Data for this exercise
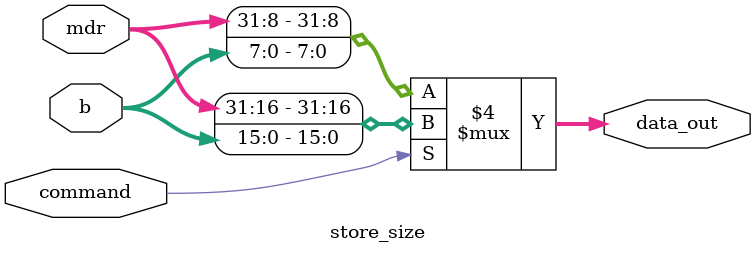
<source format=v>
module store_size (
    
    input  wire        command,   // Comando de controle: 0=byte, 1=halfword
    input  wire [31:0] mdr,       // Dados atuais da memória (Memory Data Register)
    input  wire [31:0] b,         // Dados do registrador a serem armazenados
    output reg  [31:0] data_out   // Dados formatados para escrita na memória

);

// Lógica combinacional para formatação dos dados baseada no comando
always @ (*) begin
        if (command == 0) begin      // Store Byte (SB): preserva bits 31-8, substitui bits 7-0
            data_out = {mdr[31:8], b[7:0]};
        end
        else begin                   // Store Halfword (SH): preserva bits 31-16, substitui bits 15-0
            data_out = {mdr[31:16], b[15:0]};
        end
    end

endmodule

</source>
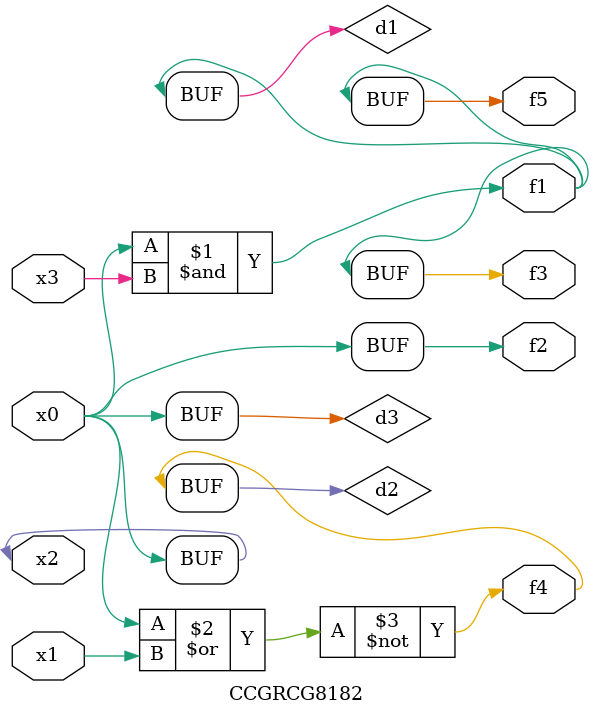
<source format=v>
module CCGRCG8182(
	input x0, x1, x2, x3,
	output f1, f2, f3, f4, f5
);

	wire d1, d2, d3;

	and (d1, x2, x3);
	nor (d2, x0, x1);
	buf (d3, x0, x2);
	assign f1 = d1;
	assign f2 = d3;
	assign f3 = d1;
	assign f4 = d2;
	assign f5 = d1;
endmodule

</source>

Your instructions
Wherever a line contains the string "substitui", copy that line from the data.

Completed exercise
        if (command == 0) begin      // Store Byte (SB): preserva bits 31-8, substitui bits 7-0
        else begin                   // Store Halfword (SH): preserva bits 31-16, substitui bits 15-0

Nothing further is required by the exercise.